While I was home and had dishes/laundry/dinner going, I was able to have some quiet time and tried to think about what my needs were.  On Facebook today, I asked this same question and encouraged everyone to think of it like writing a "care manual" for yourself. So before today, I thought this would be the week where I focused on "getting a little pretty back" post-baby.  And then when I got to today, I really couldn't come up with what my real needs actually were!  So I started googling "taking care of yourself" and "basic needs" because, of course, the internet knows me better than I know myself.  I came across everything from the Self Love camp trying to make us all demi-gods demanding self worship to the Extreme Martyrdom camp where piousness also leads to self worship.

Why was this so hard?  Why couldn't I provide an answer for what I needed for MY body?

And then it hit me:  Because it's not my body.  

First and foremost, it's a temple where the Holy Spirit dwells.  Then it's my husband's body.  Then it's my body.  In the same way, Reid's body is first a temple for the Holy Spirit and then mine and then his.  
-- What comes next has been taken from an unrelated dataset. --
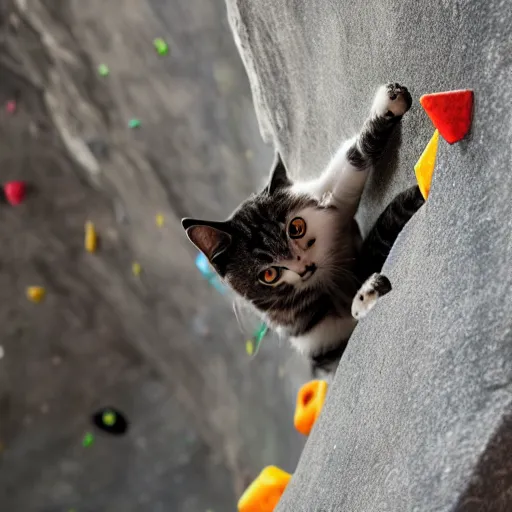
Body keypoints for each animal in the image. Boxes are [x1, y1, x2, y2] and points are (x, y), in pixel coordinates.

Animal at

So as I go through the rest of this week, which was going to be all about "me," I realize I would likely take a lot better care of myself if I viewed my body as it should be-a temple for the Holy Spirit.  If I feed my children well, if I make sure Josephine goes to bed on time even when she doesn't want to, if I scrub her face and brush her hair-how much more would I take care of the dwelling place of the Holy Spirit?

19 Do you not know that your bodies are temples of the Holy Spirit, who is in you, whom you have received from God? You are not your own; 20 you were bought at a price. Therefore honor God with your bodies. -1 Corinthians 6:19-20

How do I meet my needs from this perspective?  Looking forward to a lot of time in the car tomorrow to think about just this.